Keeping the audience hooked

‘Neengalum Vellalaam Oru Kodi' is drawing quizzers with its mix of funny, bizarre and serious questions

March 19, 2012 06:26 pm | Updated November 13, 2021 10:07 am IST

WINNING ROUND: Neengalum Vellalaam Oru Kodi

WINNING ROUND: Neengalum Vellalaam Oru Kodi

After the first 12 out of 80 episodes rolled out in its first season, the makers of the Tamil KBC, “Neengalum Vellalaam Oru Kodi”, have gone in for a life-line — Audience Poll. Just to be sure that the show's working after the initial buzz and suggestions that some of the questions were too easy.

“The ratings haven't fallen. In fact, we have grown in the third week even with these questions. And the questions were not silly, the options were mocking. The feedback we got was: Don't mock your own questions. We've taken it as constructive feedback and put it to the Big Synergy team,” says K. Sriram, Channel Head, Vijay TV.

“The characteristic of the show is that you play at the level of the contestant. If it's a chaiwala like in ‘Slumdog Millionaire', the questions are made at his level. It's partly science, partly art and it involves a little judgement and experience. The first few questions are meant to be icebreakers and people can slip even in the simplest of questions. Out of 19 people who have been on the show in the first 12 episodes, five have taken lifelines within the first five deceptively simple questions. The reason we employ simple or easy questions is also because it increases the ‘shoutability' factor. People sitting and watching the show shout out at the answer. The idea is not to put an organic chemistry formula question to trip everybody right at the start,” explains Siddharth Basu, one of the masterminds behind the Indian variants of the show.

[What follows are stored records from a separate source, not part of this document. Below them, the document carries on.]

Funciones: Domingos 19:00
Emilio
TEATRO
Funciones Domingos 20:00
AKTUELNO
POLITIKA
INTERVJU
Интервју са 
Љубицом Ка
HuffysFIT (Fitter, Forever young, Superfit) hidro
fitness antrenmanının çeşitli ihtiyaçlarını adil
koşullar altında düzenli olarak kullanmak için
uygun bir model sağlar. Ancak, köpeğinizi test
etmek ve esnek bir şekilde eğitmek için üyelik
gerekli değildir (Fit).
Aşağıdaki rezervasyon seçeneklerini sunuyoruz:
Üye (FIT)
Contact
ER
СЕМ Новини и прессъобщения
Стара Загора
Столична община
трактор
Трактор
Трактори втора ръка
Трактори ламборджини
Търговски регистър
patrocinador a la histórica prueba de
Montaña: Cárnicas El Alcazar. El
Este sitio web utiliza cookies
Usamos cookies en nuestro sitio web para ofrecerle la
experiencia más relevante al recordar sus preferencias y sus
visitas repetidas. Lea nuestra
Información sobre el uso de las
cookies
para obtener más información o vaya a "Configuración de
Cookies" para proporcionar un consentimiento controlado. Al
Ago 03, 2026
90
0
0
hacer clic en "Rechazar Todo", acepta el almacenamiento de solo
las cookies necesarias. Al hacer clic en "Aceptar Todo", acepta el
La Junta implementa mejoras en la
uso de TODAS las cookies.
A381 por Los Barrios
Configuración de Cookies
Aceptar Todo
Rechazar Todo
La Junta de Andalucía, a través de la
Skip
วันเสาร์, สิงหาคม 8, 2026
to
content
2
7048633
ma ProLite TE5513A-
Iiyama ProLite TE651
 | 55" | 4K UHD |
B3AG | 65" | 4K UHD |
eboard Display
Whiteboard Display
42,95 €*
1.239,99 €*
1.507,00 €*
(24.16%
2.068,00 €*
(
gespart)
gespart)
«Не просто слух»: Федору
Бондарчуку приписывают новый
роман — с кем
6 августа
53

Siddharth Basu, who runs Big Synergy, was in town to supervise the new schedule — Episodes 13 and 14 — shot on Friday, for Monday and Tuesday evenings.

“You can look up this video on YouTube when a contestant on ‘Who Wants to be a Millionaire' was asked ‘Which of the following is the largest: A. A Peanut B. An Elephant C. The Moon D. A Kettle... and still got it wrong after using a lifeline. That's part of what the show is supposed to be at the first level. It is supposed to be funny, bizarre and eventually get serious. Sometimes, even stupid questions get wrong answers.”

There has been no dumbing down for the South whatsoever, Basu insists.

“It has never entered our mind. Part of the format is to play at the level of the contestant. To give you an analogy, a show like ‘Mastermind' is like watching Sachin bat in full form. You admire a virtuoso. On KBC, anybody can put bat and ball. It could be your grandmother. Or to give you another analogy of high jump, let's say you can jump 3ft. Since the show is designed as a ladder, we would start easy to make you clear your level before pushing you to jump higher.”

“You will see more and more facets of Suriya during the season. He's making quite an effort, really reaching out to connect to the audience,” adds Basu. “He approached it very conscientiously and sincerity that comes off on screen. We did mock sessions for gameplay, techniques with him and different kinds of people. He hadn't done much real time interaction like theatre before and yet, he's managed that graph in quick time. The idea is to play to the strengths of the star. The idea is not to make him become Amitabh Bachchan or SRK, it has to be Suriya or Suriya plus.”

Last week, viewers got to see a very new side of the star when he danced with a contestant and went down on his knee to propose to her. “When he goes on to the floor, he surprises us,” says Sriram.